Hérault. Des enseignants signent une tribune pour dénoncer l’organisation de débats politiques dans les établissements scolaires.
Devant un possible nouveau débat, et un nouveau déplacement prochainement du personnel politique en place, sur le thème de la laïcité, au lycée Joffre de Montpellier, Audrey Marc professeure d’Histoire et Géographie reste préoccupée par ce genre « d’intrusion du politique dans l’école, » et affirme avec plus d’une vingtaine de signataires : « notre inquiétude, c’est l’importation de conflits extérieurs à l’école, dans l’école. »
Les faits, décembre 2020 : Michaël Delafosse et Kléber Mesquida viennent participer à un débat sur la laïcité, dans l’enceinte de l’école avec la rectrice Sophie Béjean. « La laïcité, c’est ne pas transiger avec ceux qui veulent faire passer la loi de Dieu, au-dessus de la loi des Hommes » expliquait le maire de Montpellier, en décembre dernier, à la suite de ce débat organisé au collège Rimbaud, à l’occasion du 115e anniversaire de la Loi sur la séparation des Églises et de l’État. En mettant le focus sur : « l’intégrisme islamique » pour le définir comme « un des défis qui nous est posé, » Michaël Delafosse affirmera ensuite : « quand on affirme la laïcité, on réussit à se protéger de tout ça. » Pour le Président du département, Kleber Mesquida : « La laïcité oblige, la laïcité protège, ça permet d’accueillir toute personne quelle que soit sa confession […] C’est gommer toutes les différences pour l’acception complète de l’Humanité. »
« L’instituteur à l’école, le curé à l’église, le maire à la mairie »
Janvier 2021, pour Audrey Marc : « il y a autant de visions de la laïcité que de familles politiques en ce moment, » et l’enseignante souligne : « on ne peut pas ouvrir la porte de l’école à tous les élus, si on accepte tel responsable politique, la porte est ouverte à tout le monde, et ça devient un problème sérieux. » Réflexion juste ? Certainement ! Et demain, à ce rythme, le sénateur Jean-Pierre Grand pourrait venir défendre la Loi sécurité globale, et son article 24.
Dans leur tribune, les signataires sont clairs : « nous ne souhaitons pas que des maires, de quelque couleur politique qu’ils soient, viennent dans nos établissements pour y développer leur point de vue sur ce que doit être la laïcité ou ce qu’elle ne doit pas être. Si des notions doivent être enseignées, c’est à nous de le faire. Pour les débats politiques, les espaces qui y sont dévolus sont suffisamment vastes, nul besoin de les mener au sein des collèges et des lycées du département. »

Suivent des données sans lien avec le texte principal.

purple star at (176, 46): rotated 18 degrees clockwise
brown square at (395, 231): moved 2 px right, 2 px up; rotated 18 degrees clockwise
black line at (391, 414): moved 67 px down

Dans son point presse de mercredi 20 janvier 2021, Audrey Marc défend l’importance pour les enseignants de préserver leur indépendance. La professeure d’Histoire et de Géographie rappelle que « la laïcité s’applique à l’État et aux agents de l’État et pas aux associations, » en citant le Président de la Ligue des Droits de l’Homme. Elle note aussi le refus de 350 associations de signer la Charte de la laïcité proposée par la majorité municipale de Montpellier, selon le journal Le Monde. « On voit bien que ce point est conflictuel, » précise Audrey Marc, pour réaffirmer : « faire intervenir Michaël Delafosse sur la laïcité, c’est ouvrir une tribune politique à un élu qui a une opinion. » L’enseignante soutient qu’il n’y pas de “fuite du débat, ni de l’analyse critique,” mais bien la certitude que « la polémique doit rester à l’extérieur de l’école. »

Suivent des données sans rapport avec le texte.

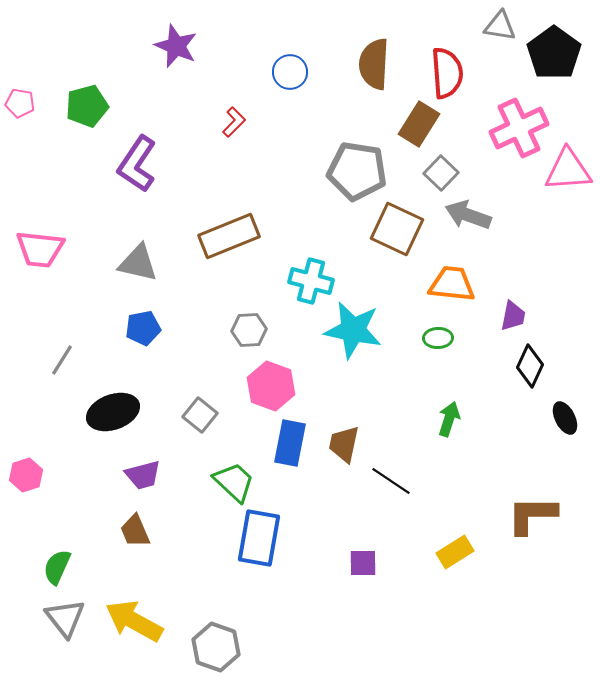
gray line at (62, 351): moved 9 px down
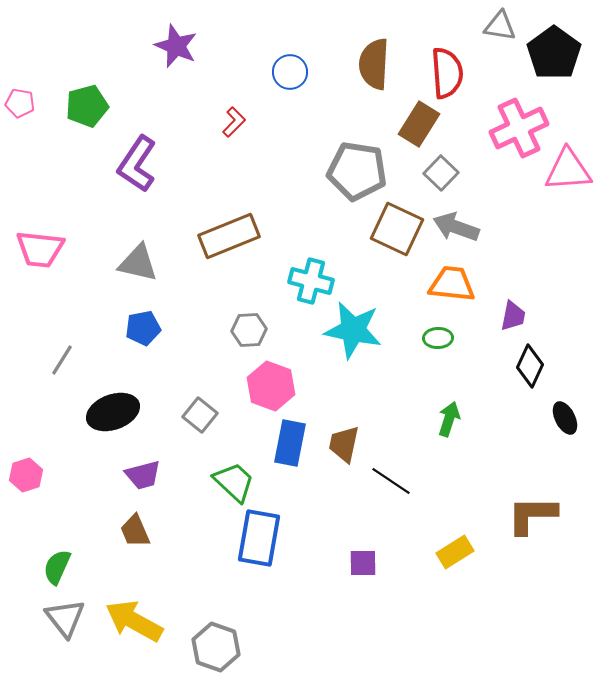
gray arrow at (468, 215): moved 12 px left, 12 px down
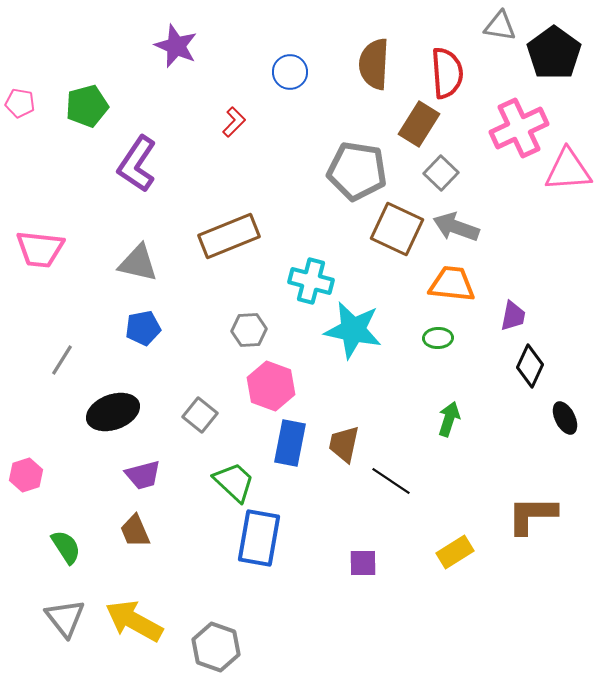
green semicircle at (57, 567): moved 9 px right, 20 px up; rotated 123 degrees clockwise
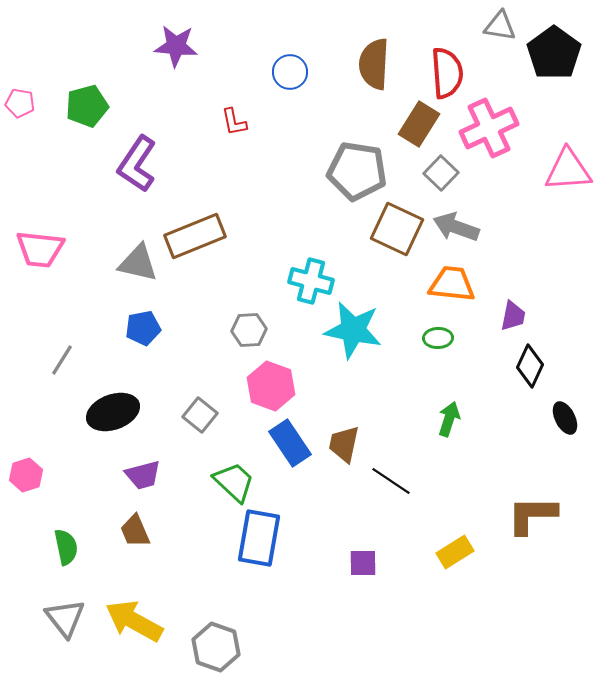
purple star at (176, 46): rotated 18 degrees counterclockwise
red L-shape at (234, 122): rotated 124 degrees clockwise
pink cross at (519, 128): moved 30 px left
brown rectangle at (229, 236): moved 34 px left
blue rectangle at (290, 443): rotated 45 degrees counterclockwise
green semicircle at (66, 547): rotated 21 degrees clockwise
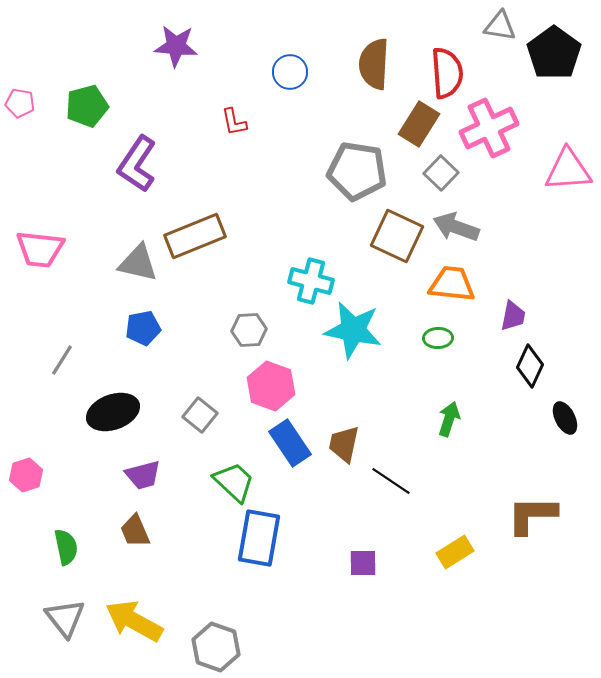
brown square at (397, 229): moved 7 px down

« Un élu, ça reste un militant politique » explique Audrey Marc. Mettant ainsi en avant le souhait de Victor Hugo, comme de Ferdinand Buisson : « L’instituteur à l’école, le curé à l’église, le maire à la mairie. »
Laïcité, et principes républicains : le marketing politique de 2022 ?
De la construction d’un « islam des Lumières » défendu à Mureaux par Emmanuel Macron à un Projet de Loi contre le séparatisme, devenu Projet de Loi confortant les principes républicains, la laïcité est-elle ballotée dans « un storytelling » comme simple outil de marketing politique, pour l’horizon des Présidentielles de 2022 ? Un rendez-vous électoral, avec une nouvelle occasion de théoriser sur la connaissance des besoins des électeurs. Communicants dans les starting-blocks pour déjà annoncer un Rassemblement National au second tour, histoire de minimiser toute autre concurrence.
L’injustice sociale : parent pauvre de l’action politique ? Une injustice sociale transformée en fatalité, en fragilité subie, pour masquer une carence idéologique, voire une inaction systémique. Alors, quoi de mieux pour la droite et son extrême, d’agiter l’insécurité, et pour la gauche et son centre d’agiter l’étendard de la laïcité pour les prochains rounds électoraux.